Records drawn from a dataset
+---+

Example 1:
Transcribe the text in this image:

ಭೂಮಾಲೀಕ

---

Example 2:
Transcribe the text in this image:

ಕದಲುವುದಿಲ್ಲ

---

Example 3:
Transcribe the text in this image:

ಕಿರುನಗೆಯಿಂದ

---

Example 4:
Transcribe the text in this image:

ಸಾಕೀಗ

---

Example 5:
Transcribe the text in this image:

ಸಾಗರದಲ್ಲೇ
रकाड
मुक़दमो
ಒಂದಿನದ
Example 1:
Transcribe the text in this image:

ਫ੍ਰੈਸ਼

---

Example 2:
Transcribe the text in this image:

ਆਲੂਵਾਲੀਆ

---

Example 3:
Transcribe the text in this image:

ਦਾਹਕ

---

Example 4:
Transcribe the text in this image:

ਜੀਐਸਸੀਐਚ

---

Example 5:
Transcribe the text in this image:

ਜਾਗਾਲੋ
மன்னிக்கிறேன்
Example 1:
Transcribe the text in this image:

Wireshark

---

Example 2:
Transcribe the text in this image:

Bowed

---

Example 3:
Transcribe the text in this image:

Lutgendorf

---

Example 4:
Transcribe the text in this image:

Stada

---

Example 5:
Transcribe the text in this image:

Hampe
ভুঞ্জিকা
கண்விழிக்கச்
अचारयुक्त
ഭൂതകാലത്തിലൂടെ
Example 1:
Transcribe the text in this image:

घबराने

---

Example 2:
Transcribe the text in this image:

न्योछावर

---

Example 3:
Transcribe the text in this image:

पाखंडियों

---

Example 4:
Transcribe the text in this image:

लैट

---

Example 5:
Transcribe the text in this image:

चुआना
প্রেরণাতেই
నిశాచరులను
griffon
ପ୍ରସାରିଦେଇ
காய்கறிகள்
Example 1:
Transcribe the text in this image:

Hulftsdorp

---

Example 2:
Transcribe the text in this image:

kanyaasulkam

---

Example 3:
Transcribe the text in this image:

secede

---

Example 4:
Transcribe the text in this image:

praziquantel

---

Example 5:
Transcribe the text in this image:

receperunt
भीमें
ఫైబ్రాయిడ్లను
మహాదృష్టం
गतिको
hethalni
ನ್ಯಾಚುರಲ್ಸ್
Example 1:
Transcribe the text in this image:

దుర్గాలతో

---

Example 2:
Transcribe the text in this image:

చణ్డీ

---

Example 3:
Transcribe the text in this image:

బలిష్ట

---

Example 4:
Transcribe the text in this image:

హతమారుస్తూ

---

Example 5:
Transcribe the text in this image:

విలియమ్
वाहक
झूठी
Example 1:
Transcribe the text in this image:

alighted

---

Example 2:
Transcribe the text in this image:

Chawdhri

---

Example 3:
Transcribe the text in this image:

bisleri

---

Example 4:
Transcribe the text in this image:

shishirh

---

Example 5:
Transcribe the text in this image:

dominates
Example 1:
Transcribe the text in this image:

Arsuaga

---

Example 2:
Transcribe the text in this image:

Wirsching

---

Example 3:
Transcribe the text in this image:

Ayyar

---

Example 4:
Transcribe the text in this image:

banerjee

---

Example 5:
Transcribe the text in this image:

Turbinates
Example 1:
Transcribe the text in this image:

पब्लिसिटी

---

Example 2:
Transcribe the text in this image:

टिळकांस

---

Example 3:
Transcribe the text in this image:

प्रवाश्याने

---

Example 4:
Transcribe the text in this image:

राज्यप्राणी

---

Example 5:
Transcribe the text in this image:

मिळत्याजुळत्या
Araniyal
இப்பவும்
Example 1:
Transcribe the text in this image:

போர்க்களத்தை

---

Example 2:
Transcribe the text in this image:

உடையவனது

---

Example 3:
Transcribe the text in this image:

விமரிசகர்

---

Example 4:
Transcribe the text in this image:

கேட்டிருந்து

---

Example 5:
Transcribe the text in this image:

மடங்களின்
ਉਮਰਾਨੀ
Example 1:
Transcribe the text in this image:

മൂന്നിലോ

+---+

Your task is to repeat the data exactly; please include every line.

Example 1:
Transcribe the text in this image:

ಭೂಮಾಲೀಕ

---

Example 2:
Transcribe the text in this image:

ಕದಲುವುದಿಲ್ಲ

---

Example 3:
Transcribe the text in this image:

ಕಿರುನಗೆಯಿಂದ

---

Example 4:
Transcribe the text in this image:

ಸಾಕೀಗ

---

Example 5:
Transcribe the text in this image:

ಸಾಗರದಲ್ಲೇ
रकाड
मुक़दमो
ಒಂದಿನದ
Example 1:
Transcribe the text in this image:

ਫ੍ਰੈਸ਼

---

Example 2:
Transcribe the text in this image:

ਆਲੂਵਾਲੀਆ

---

Example 3:
Transcribe the text in this image:

ਦਾਹਕ

---

Example 4:
Transcribe the text in this image:

ਜੀਐਸਸੀਐਚ

---

Example 5:
Transcribe the text in this image:

ਜਾਗਾਲੋ
மன்னிக்கிறேன்
Example 1:
Transcribe the text in this image:

Wireshark

---

Example 2:
Transcribe the text in this image:

Bowed

---

Example 3:
Transcribe the text in this image:

Lutgendorf

---

Example 4:
Transcribe the text in this image:

Stada

---

Example 5:
Transcribe the text in this image:

Hampe
ভুঞ্জিকা
கண்விழிக்கச்
अचारयुक्त
ഭൂതകാലത്തിലൂടെ
Example 1:
Transcribe the text in this image:

घबराने

---

Example 2:
Transcribe the text in this image:

न्योछावर

---

Example 3:
Transcribe the text in this image:

पाखंडियों

---

Example 4:
Transcribe the text in this image:

लैट

---

Example 5:
Transcribe the text in this image:

चुआना
প্রেরণাতেই
నిశాచరులను
griffon
ପ୍ରସାରିଦେଇ
காய்கறிகள்
Example 1:
Transcribe the text in this image:

Hulftsdorp

---

Example 2:
Transcribe the text in this image:

kanyaasulkam

---

Example 3:
Transcribe the text in this image:

secede

---

Example 4:
Transcribe the text in this image:

praziquantel

---

Example 5:
Transcribe the text in this image:

receperunt
भीमें
ఫైబ్రాయిడ్లను
మహాదృష్టం
गतिको
hethalni
ನ್ಯಾಚುರಲ್ಸ್
Example 1:
Transcribe the text in this image:

దుర్గాలతో

---

Example 2:
Transcribe the text in this image:

చణ్డీ

---

Example 3:
Transcribe the text in this image:

బలిష్ట

---

Example 4:
Transcribe the text in this image:

హతమారుస్తూ

---

Example 5:
Transcribe the text in this image:

విలియమ్
वाहक
झूठी
Example 1:
Transcribe the text in this image:

alighted

---

Example 2:
Transcribe the text in this image:

Chawdhri

---

Example 3:
Transcribe the text in this image:

bisleri

---

Example 4:
Transcribe the text in this image:

shishirh

---

Example 5:
Transcribe the text in this image:

dominates
Example 1:
Transcribe the text in this image:

Arsuaga

---

Example 2:
Transcribe the text in this image:

Wirsching

---

Example 3:
Transcribe the text in this image:

Ayyar

---

Example 4:
Transcribe the text in this image:

banerjee

---

Example 5:
Transcribe the text in this image:

Turbinates
Example 1:
Transcribe the text in this image:

पब्लिसिटी

---

Example 2:
Transcribe the text in this image:

टिळकांस

---

Example 3:
Transcribe the text in this image:

प्रवाश्याने

---

Example 4:
Transcribe the text in this image:

राज्यप्राणी

---

Example 5:
Transcribe the text in this image:

मिळत्याजुळत्या
Araniyal
இப்பவும்
Example 1:
Transcribe the text in this image:

போர்க்களத்தை

---

Example 2:
Transcribe the text in this image:

உடையவனது

---

Example 3:
Transcribe the text in this image:

விமரிசகர்

---

Example 4:
Transcribe the text in this image:

கேட்டிருந்து

---

Example 5:
Transcribe the text in this image:

மடங்களின்
ਉਮਰਾਨੀ
Example 1:
Transcribe the text in this image:

മൂന്നിലോ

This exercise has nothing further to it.